さっきまで闇に閉ざされていたはずの窓枠の中は、すっかり陽の光に満たされ

窓の外には蝉の声が重なって響いていた。

カーテンの隙間から差し込む光が、陽が高くなっていることを教えてくる。

布団の中で一度だけ寝返りをうち、天井を見上げる。

見慣れた木目、自分の部屋。


「え……やば」


小さくつぶやいて、ガバッと上体を起こす。

歌番組を流していたはずのテレビは、いつの間にかニュースに切り替わっていた。

『――今日の天気は、午後から一部地域でにわか雨の可能性があります。』


ぼんやりと音だけを聞きながら、頭の中で時間を数える。

多分、十時間くらい寝ていたかも……。

どうりで、変に頭がすっきりしているわけだ。


ベッドから出て窓を少しだけ開けると、湿った夏の風が入り込み、セミの鳴き声が一層近くなる。

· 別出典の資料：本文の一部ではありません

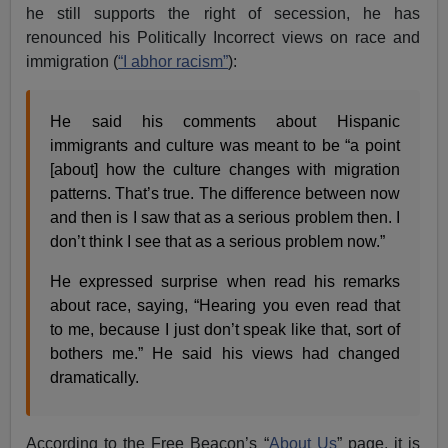
he still supports the right of secession, he has
renounced his Politically Incorrect views on race and
immigration (
“I abhor racism”
):
He said his comments about Hispanic
immigrants and culture was meant to be “a point
[about] how the culture changes with migration
patterns. That’s true. The difference between now
and then is I saw that as a serious problem then. I
don’t think I see that as a serious problem now.”
He expressed surprise when read his remarks
about race, saying, “Hearing you even read that
to me, because I just don’t speak like that, sort of
bothers me.” He said his views had changed
dramatically.
According to the Free Beacon’s “
About Us
” page, it is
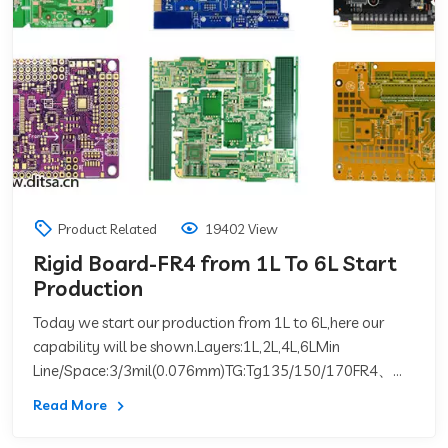
Product Related
19402 View
Rigid Board-FR4 from 1L To 6L Start
Production
Today we start our production from 1L to 6L,here our
capability will be shown.Layers:1L,2L,4L,6LMin
Line/Space:3/3mil(0.076mm)TG:Tg135/150/170FR4、
CEM-1、MajorCCL:&nb
Read More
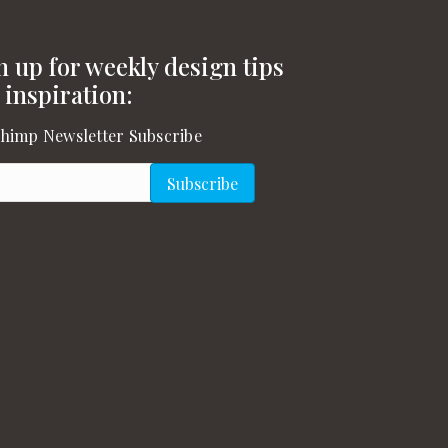
n up for weekly design tips
 inspiration:
himp Newsletter Subscribe
l
(Required)
Subscribe
gram
on YouTube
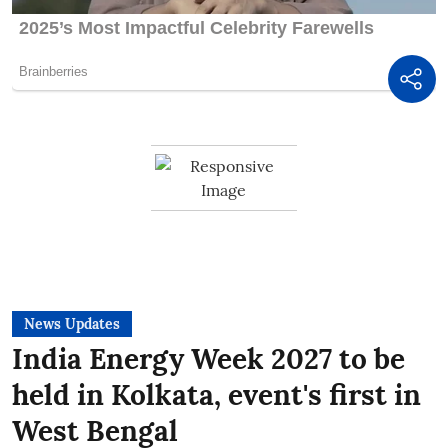
News Updates
India Energy Week 2027 to be
held in Kolkata, event's first in
West Bengal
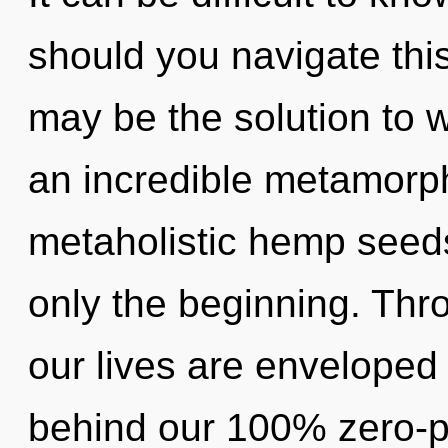
should you navigate thi
may be the solution to 
an incredible metamorph
metaholistic hemp seeds
only the beginning. Thro
our lives are enveloped 
behind our 100% zero-po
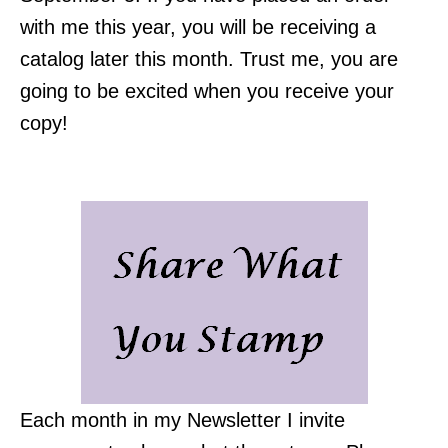
with me this year, you will be receiving a
catalog later this month. Trust me, you are
going to be excited when you receive your
copy!
Each month in my Newsletter I invite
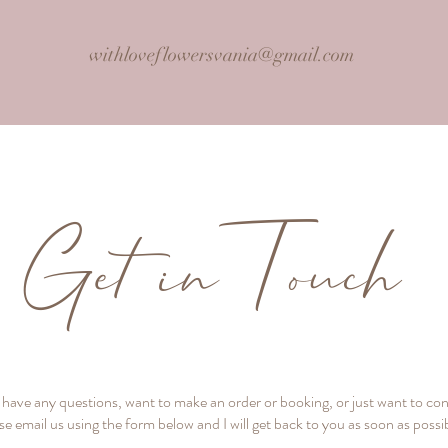
withloveflowersvania@gmail.com
Get inTouch
u have any questions, want to make an order or booking, or just want to co
se email us using the form below and I will get back to you as soon as possi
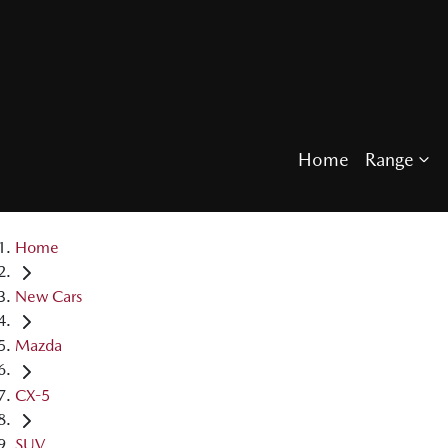
Home
Range
Home
New Cars
Mazda
CX-5
SUV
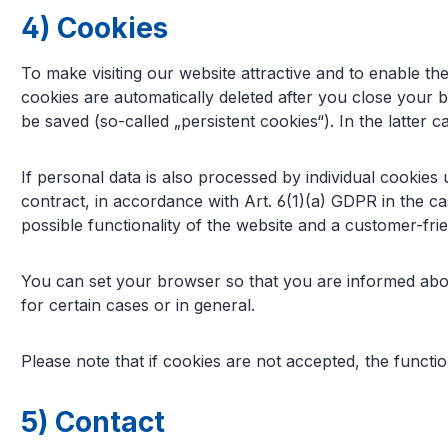
4) Cookies
To make visiting our website attractive and to enable the
cookies are automatically deleted after you close your 
be saved (so-called „persistent cookies“). In the latter
If personal data is also processed by individual cookie
contract, in accordance with Art. 6(1)(a) GDPR in the ca
possible functionality of the website and a customer-frien
You can set your browser so that you are informed abou
for certain cases or in general.
Please note that if cookies are not accepted, the functio
5) Contact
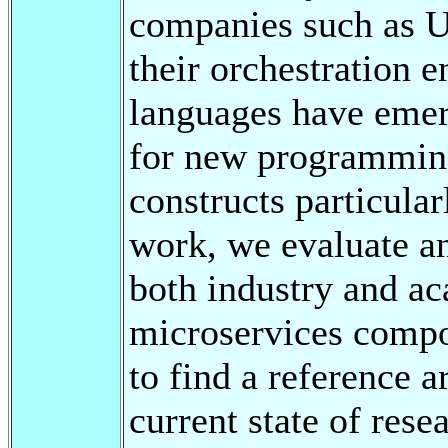
companies such as U
their orchestration 
languages have eme
for new programming
constructs particula
work, we evaluate an
both industry and ac
microservices compos
to find a reference a
current state of rese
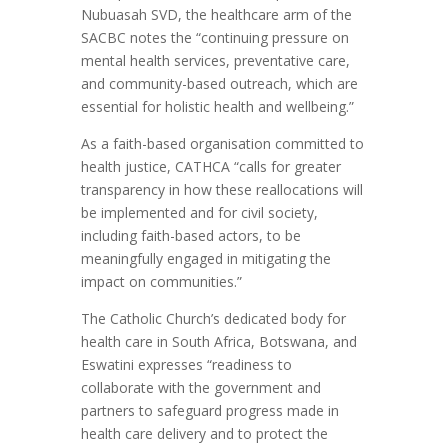
Nubuasah SVD, the healthcare arm of the
SACBC notes the “continuing pressure on
mental health services, preventative care,
and community-based outreach, which are
essential for holistic health and wellbeing.”
As a faith-based organisation committed to
health justice, CATHCA “calls for greater
transparency in how these reallocations will
be implemented and for civil society,
including faith-based actors, to be
meaningfully engaged in mitigating the
impact on communities.”
The Catholic Church’s dedicated body for
health care in South Africa, Botswana, and
Eswatini expresses “readiness to
collaborate with the government and
partners to safeguard progress made in
health care delivery and to protect the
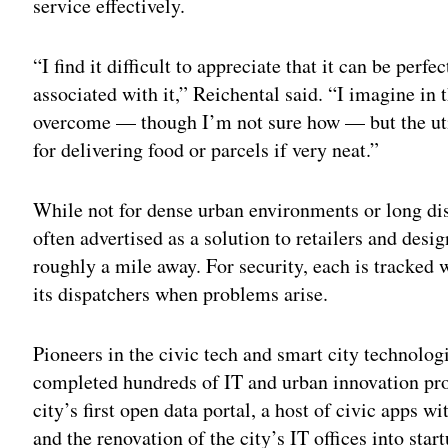
service effectively.
“I find it difficult to appreciate that it can be perfec
associated with it,” Reichental said. “I imagine in 
overcome — though I’m not sure how — but the utility
for delivering food or parcels if very neat.”
While not for dense urban environments or long dis
often advertised as a solution to retailers and desi
roughly a mile away. For security, each is tracked
its dispatchers when problems arise.
Pioneers in the civic tech and smart city technolog
completed hundreds of IT and urban innovation proj
city’s first open data portal, a host of civic apps wi
and the renovation of the city’s IT offices into star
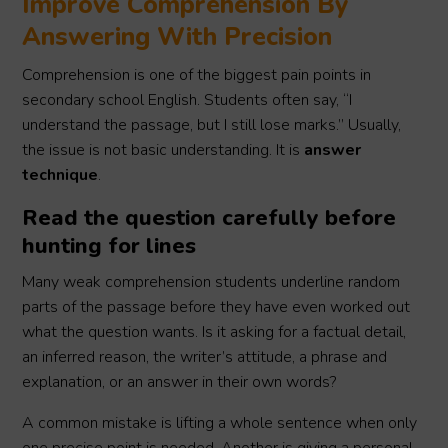
Improve Comprehension By
Answering With Precision
Comprehension is one of the biggest pain points in
secondary school English. Students often say, “I
understand the passage, but I still lose marks.” Usually,
the issue is not basic understanding. It is
answer
technique
.
Read the question carefully before
hunting for lines
Many weak comprehension students underline random
parts of the passage before they have even worked out
what the question wants. Is it asking for a factual detail,
an inferred reason, the writer’s attitude, a phrase and
explanation, or an answer in their own words?
A common mistake is lifting a whole sentence when only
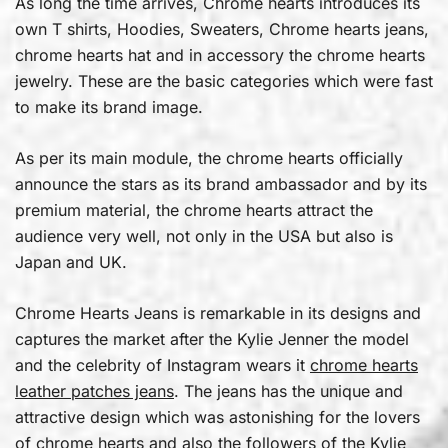
As long the time arrives, Chrome hearts introduces its
own T shirts, Hoodies, Sweaters, Chrome hearts jeans,
chrome hearts hat and in accessory the chrome hearts
jewelry. These are the basic categories which were fast
to make its brand image.
As per its main module, the chrome hearts officially
announce the stars as its brand ambassador and by its
premium material, the chrome hearts attract the
audience very well, not only in the USA but also is
Japan and UK.
Chrome Hearts Jeans is remarkable in its designs and
captures the market after the Kylie Jenner the model
and the celebrity of Instagram wears it
chrome hearts
leather patches jeans
. The jeans has the unique and
attractive design which was astonishing for the lovers
of chrome hearts and also the followers of the Kylie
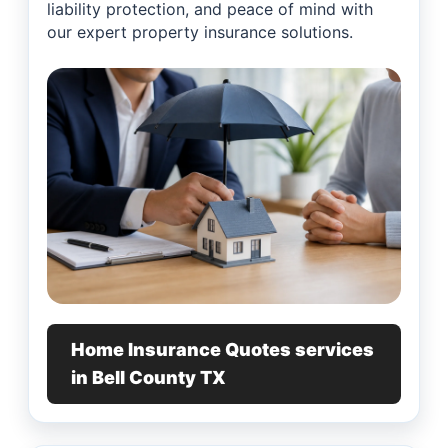
liability protection, and peace of mind with
our expert property insurance solutions.
Home Insurance Quotes services
in Bell County TX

『――昨晩、県内山間部で土砂崩れが発生しましたが、巻き込まれた方はいないとのことです』

ニュースは淡々と、いつも通りの調子で流れている。

私はそれを背中で聞き流しながら、洗面所の鏡と向き合う。

いつも通りに少し跳ねた寝ぐせと、まだ完全に覚めきっていない目。


蛇口を開けると、勢いよく水が流れ出す。

両手で受け止め、溜めた水をそのまま顔にかけた。

冷たさが一瞬で広がって、眠気がまとめて吹き飛ぶ。

水滴が頬を伝わって落ちていくのを感じながら、私は大きく息を吐いた。



「だからでっかい音の目覚まし買っとけって言ったろ、小夜(さよ)

町の少し外れにある神社の境内。

朝と言うには少し遅く、昼と言うにはまだ早い、中途半端な時間。

境内に並べられた石段に腰をかけ。幼馴染の日向(ひなた)は呆れたように言った。


「まさか寝過ごすなんて思わなくて……」

「あれだけ楽しみにしてたのにな、祭り」

そう、昨晩はこの町のお祭りだったのだ。

毎年楽しみにしていて、準備段階からワクワクしながら当日を待ち遠しく思っていた。

新しい浴衣を用意し、出店で何をどの順番で食べるかまで考えていたのに……。

いつの間にか寝てしまい、そのまま朝までぐっすり、というわけだ。


「そいえば、おばさんたち昨日から出かけてるんだっけ?」

「そうなんだよねー、油断してた。色々楽しみにしていたことあったのに……」

戻らない時間を後悔していると

「まぁさ、一週間後に花火あるだろ、それで取り返そうぜ」

私の落ち込みが予想以上だったのか、日向(ひなた)がフォローしてくる。


「んー……じゃあ、今度はちゃんと約束しよ」

「お、珍しいな」


日向(ひなた)とはいつもこんな感じだった。

約束はしないけど、会える気がしている。

どちらとも勝手に向かい、偶然会えたら「やっぱりな」と笑う。

この町……いや村か?

見栄を張って街なんて言っているけど、実際は村の方がしっくりくる規模だ。

遊ぶとこも少なくて、季節のイベントなんて限られている。

だから、こういう日は大体みんな同じ場所に集まる。

運命的な雰囲気のように言ったが、会えるのは偶然ではなく、ほぼ必然なのだ。


でも、もし昨日ちゃんと約束していたら。

日向(ひなた)は家まで来たかもしれないし、電話で起こしてくれたかもしれない。

そう考えると、やっぱり悔しさがこみ上げてくる。

少しだけ考え込みながら日向(ひなた)を見ていると、日向(ひなた)は「なんだよ」と怪訝な顔をした。


「やっぱ昨日寝過ごしたのって日向(ひなた)のせいじゃない?」

「なんでだよ!」

即座に返ってきたツッコミに思わず口元が緩む・

そんなやり取りをしていると、少しだけ気が紛れてくるように思えた。